La moto a été volée sur le parking d'un hôtel avant la fin du tournage.


Marley a demandé à voirRockersavant sa sortie en salle. Avant la projection aux Studios Harry J, un associé de Marley a exprimé ses inquiétudes sur le fait que le film soit un "dispositif de propagande conçu pour diffamer les Rastas". Marley a quitté la salle avec deux hommes et est allé à l'extérieur où "ils ont coincé Patrick en exigeant des réponses et des explications sur l'argent. Ils voulaient s'assurer que nous prenions bien soin des personnes qui travaillaient sur le film.

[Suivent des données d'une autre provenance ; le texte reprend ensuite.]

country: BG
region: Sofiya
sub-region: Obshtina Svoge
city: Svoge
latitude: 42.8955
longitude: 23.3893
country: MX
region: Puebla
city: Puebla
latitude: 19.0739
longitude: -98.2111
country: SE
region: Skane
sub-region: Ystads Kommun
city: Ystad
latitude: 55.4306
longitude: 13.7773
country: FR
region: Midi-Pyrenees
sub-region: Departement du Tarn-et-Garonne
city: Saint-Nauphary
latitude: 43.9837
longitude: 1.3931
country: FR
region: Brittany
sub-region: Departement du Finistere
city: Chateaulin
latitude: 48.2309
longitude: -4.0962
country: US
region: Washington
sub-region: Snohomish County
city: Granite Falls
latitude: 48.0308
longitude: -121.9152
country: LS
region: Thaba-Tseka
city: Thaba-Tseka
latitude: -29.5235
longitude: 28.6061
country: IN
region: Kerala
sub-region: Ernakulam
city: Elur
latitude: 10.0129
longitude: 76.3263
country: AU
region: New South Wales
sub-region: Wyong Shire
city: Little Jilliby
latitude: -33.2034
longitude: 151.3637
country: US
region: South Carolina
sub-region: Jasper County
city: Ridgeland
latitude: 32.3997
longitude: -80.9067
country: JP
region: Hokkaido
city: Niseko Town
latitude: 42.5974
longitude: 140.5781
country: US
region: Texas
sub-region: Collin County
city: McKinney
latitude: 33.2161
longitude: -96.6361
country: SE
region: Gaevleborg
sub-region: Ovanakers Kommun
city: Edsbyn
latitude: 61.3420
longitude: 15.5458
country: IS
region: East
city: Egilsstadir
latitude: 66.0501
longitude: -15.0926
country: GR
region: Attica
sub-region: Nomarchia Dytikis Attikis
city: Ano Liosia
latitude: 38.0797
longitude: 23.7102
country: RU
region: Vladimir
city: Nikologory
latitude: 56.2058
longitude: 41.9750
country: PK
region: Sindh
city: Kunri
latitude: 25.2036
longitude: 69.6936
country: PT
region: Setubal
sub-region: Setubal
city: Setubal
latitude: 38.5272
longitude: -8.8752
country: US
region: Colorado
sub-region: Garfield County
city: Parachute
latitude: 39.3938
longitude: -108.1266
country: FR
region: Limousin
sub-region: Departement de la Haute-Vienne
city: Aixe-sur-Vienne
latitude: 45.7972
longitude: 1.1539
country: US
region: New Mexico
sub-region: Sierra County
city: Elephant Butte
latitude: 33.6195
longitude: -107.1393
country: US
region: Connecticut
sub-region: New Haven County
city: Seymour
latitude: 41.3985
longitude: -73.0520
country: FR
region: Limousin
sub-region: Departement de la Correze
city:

Patrick, d'après ce qu'il m'a dit plus tard, était bienveillant." Marley, en fin de compte, a dit qu'il avait aimé le film.

Les difficultés rencontrées par Bafaloukos et son équipe lors du tournageRockerspendant l'une des périodes les plus volatiles de l'histoire de la Jamaïque font du film un accomplissement encore plus remarquable et du livre une lecture toujours captivante. En raison deRockers'une popularité écrasante, Bafaloukos n'a jamais écrit ou réalisé un autre film sur le reggae. "Rockersa été réalisé dans un anonymat presque ninja", dit Eugénie. "Nous pouvions nous introduire, tourner des scènes et nous éclipser sans trop d'histoires. Un deuxième effort de Ted, aprèsRockers'succès, ne serait pas sous le radar. Ted aimait ouvrir la voie ; il n'a jamais aimé les sentiers battus. De plus, il avait l'impression d'avoir ouvert un portail pour que quelqu'un d'autre s'y jette, raconte une autre histoire d'une voix différente et fasse irruption sur la scène. Cela peut encore arriver."